I can’t believe I’ve become so obsessed with knitting & crocheting for children. I mean, I’m not very good with children, and I hate holding babies. Really, I’m afraid I’ll break them. I know, I know. People always assure me that I couldn’t possibly break the baby, but I know if I was the first person in the world to break a baby, and it was their baby, they would absolutely positively never speak to me again.

Ever.

I think the obsession, now that I think about it, has to do with the fact that the projects are tiny and cute and completed quickly. I’m a patient person, but not too patient, and I believe that leads me in the direction of baby projects - especially for knitting. I have enough patience that I don’t mind ripping back a few rows to fix a small issue, but I just don’t have the patience for knitting an afghan (yet!). Perhaps I will leave the afghans to my crocheting side.

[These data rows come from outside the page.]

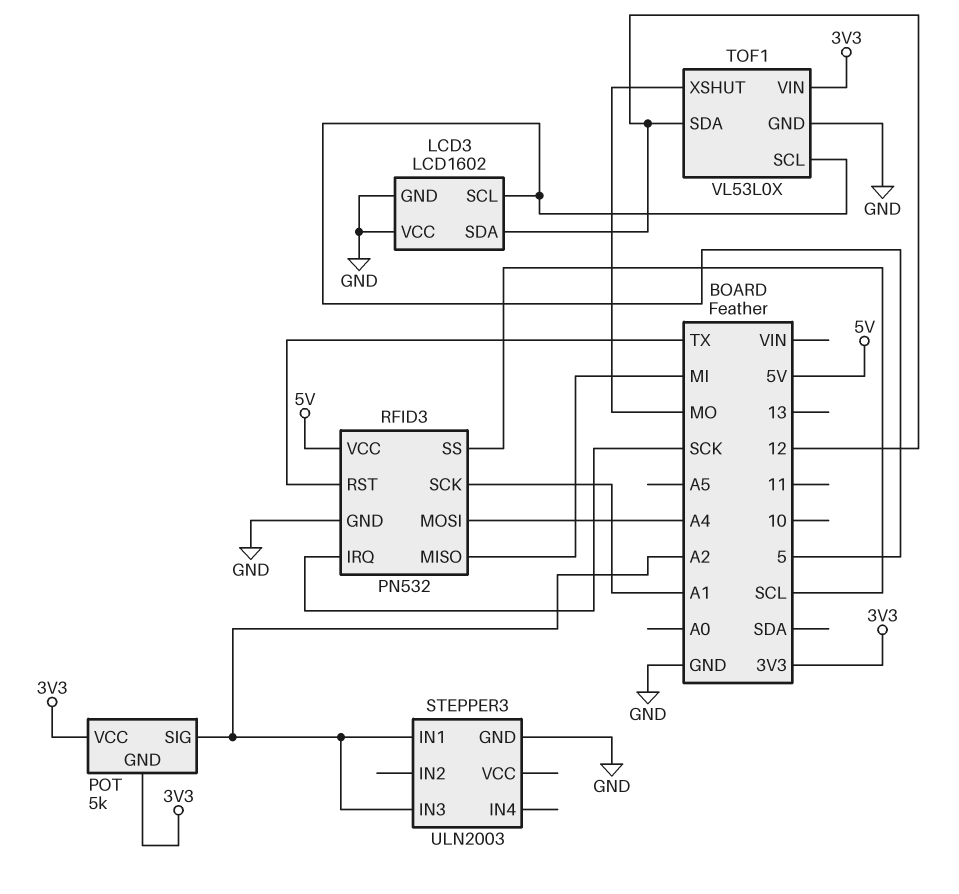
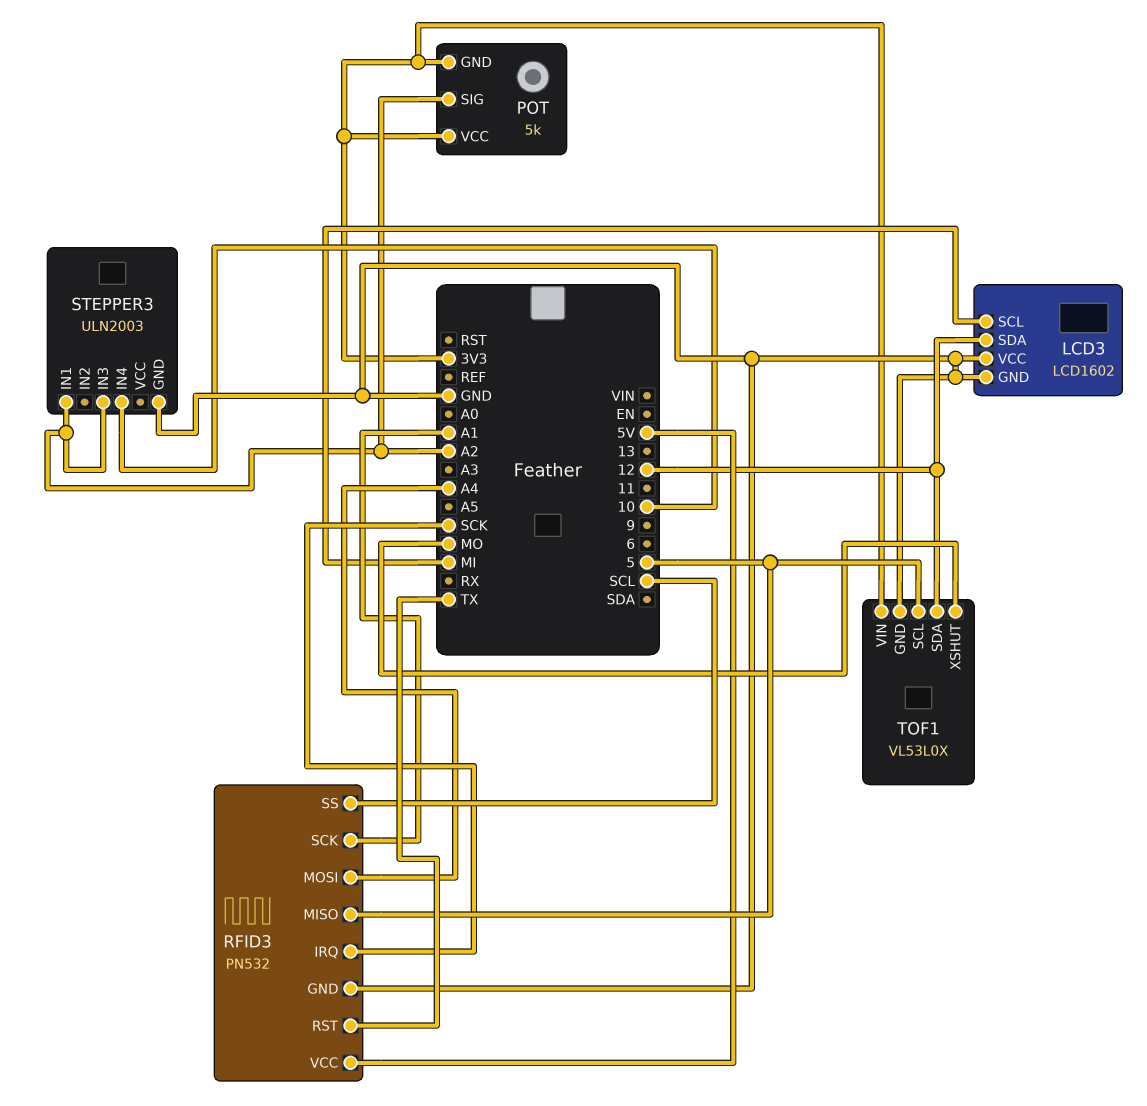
LCD3 pin SCL: 5 -> MI
RFID3 pin MISO: MI -> 5
STEPPER3 pin IN4: none -> 10

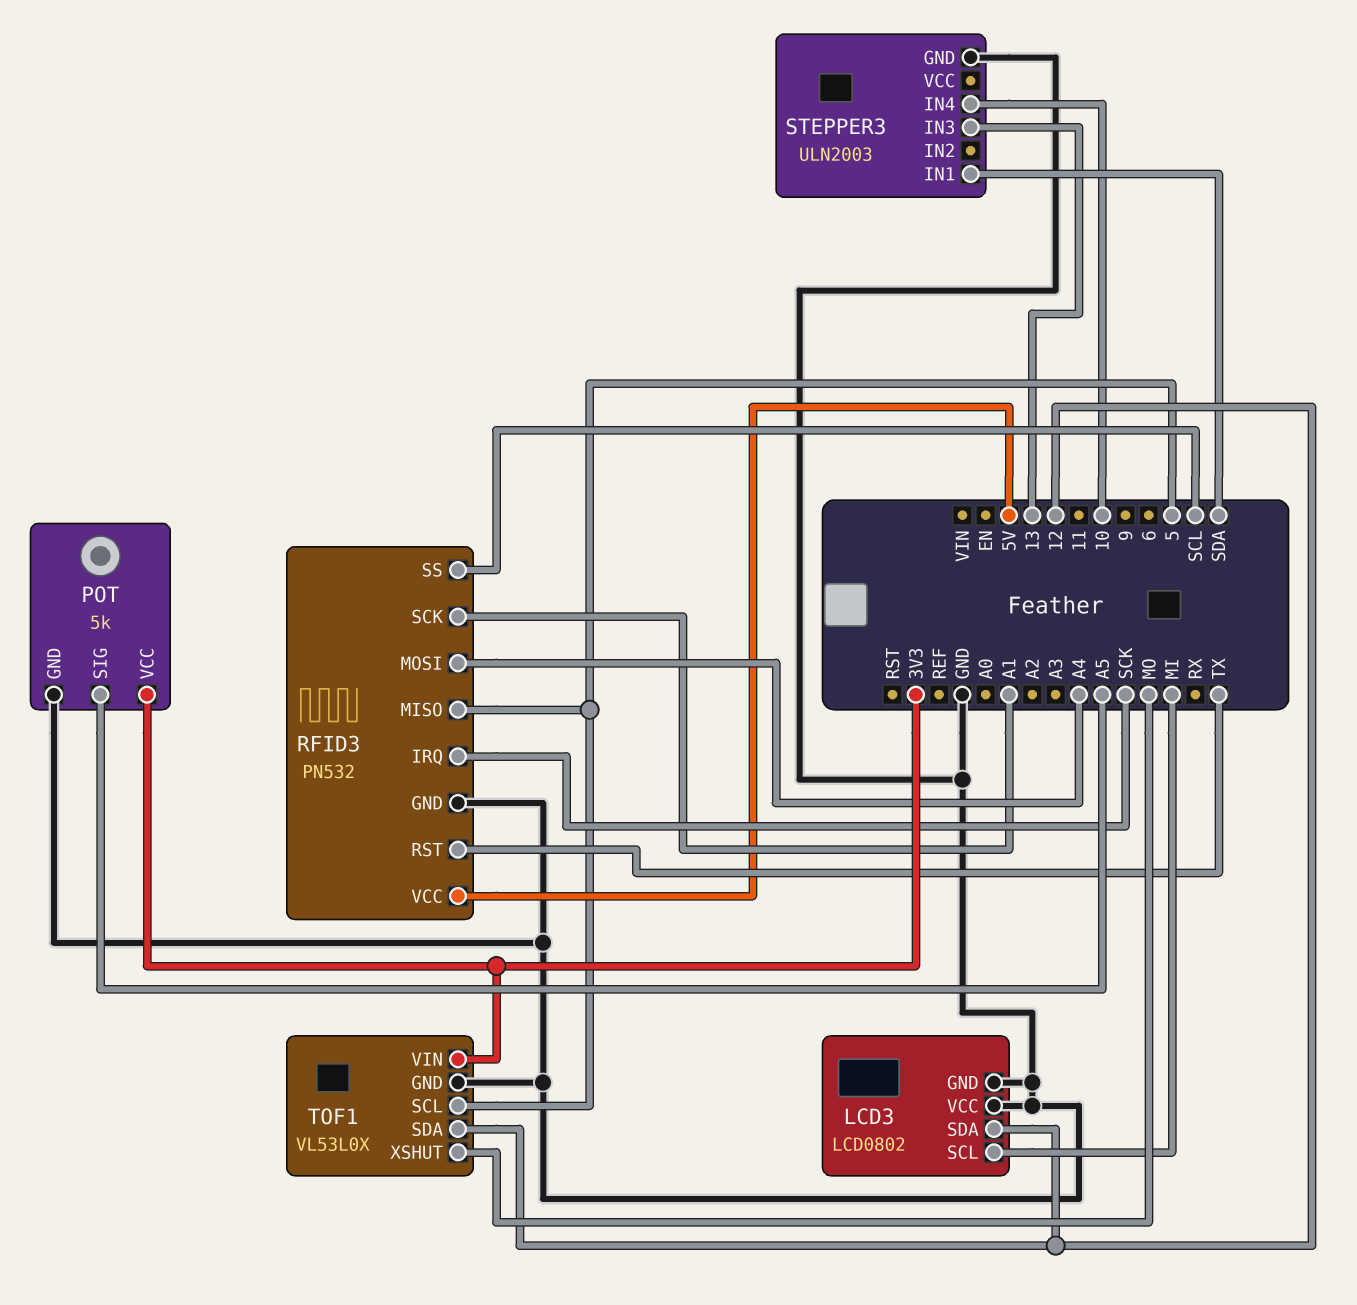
LCD3: LCD1602 -> LCD0802
POT pin GND: 3V3 -> GND
POT pin SIG: A2 -> A5
STEPPER3 pin IN1: A2 -> SDA
STEPPER3 pin IN3: A2 -> 13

With crocheting, I don’t usually have an issue with patience.

Of course, we are entering the tennis season and that means I’ll have some time set aside to sit and yell at the television and work on an afghan or two.

Luckily. Who knows who else is pregnant and hasn’t told me yet!

Knitting10 Apr 2008 01:46 pm

Baby, I’m hooked on baby socks. I can’t help myself.

This obsession started with, unsurprisingly, an impending birth. My friend Whitney announced her pregnancy and I was on a roll. I have a usual gift, a crocheted baby afghan in a simple pattern I created myself. I ordered that yarn, and then began to explore the world of baby knitting during the interim.

Then, I found Ann Budd’s “Better than Booties” baby socks at Knitting Daily. Little did I know that I’d started an obsession. They just looked cute. This is a good way to get into socks, I thought to myself. I’ll try some baby socks for Whitney’s baby.

Meanwhile, without my knowledge or permission(!), two other friends got pregnant. More excuses for baby socks.

I took a quick walk over to my closest local yarn store (The Fiber Exchange) and picked out three skeins (orange, teal and brown). The sales lady gave me a quick glance of disbelief when I plunked the size 0 needles on the counter. “These?” She asked.

“Yeah.”

“They’re so small.”

“I’m making baby socks.” I gave her a smile that tried to say “I can do this. I’m a fearless knitter!” but I think only said “I think I can.”

“You’re brave.” She rang them in and took my credit card.

Ooops. I don’t know if I’m that brave.

Okay. I sat down with all my materials and started looking over the pattern. Ruffle Rib socks. I began working on them. I cursed them. I slowly knitted them up in my lovely peachy-orange. Teeny-tiny-itty-bitty stitches. Row upon row. Finally, a teeny-tiny sock emerged.

Ohmygoditssocuteicanhardlystandit.

After that one came its mate. Then another pair (Cable Rib) and then another (Chevron Lace). I looked at the little row of socks and immediately ordered the Interweave Knits back issue (Fall 2000) which contained the other two patterns (Braided Cables and-be still my heart-Hugs and Kisses).

Now that Whitney has five pairs of baby socks (and has emphatically said, “enough!”), I’m working on socks for the other yet-to-join-us babies. With the last pair I finished, I’ve had to admit some defeat. My fingers are beginning to give way from all those itty-bitty stitches. My new plan is to alternate with the next baby afghan and then some cross-stitch.

Ruffle Rib baby socks in a striping yarn.

I will take breaks. I will take breaks.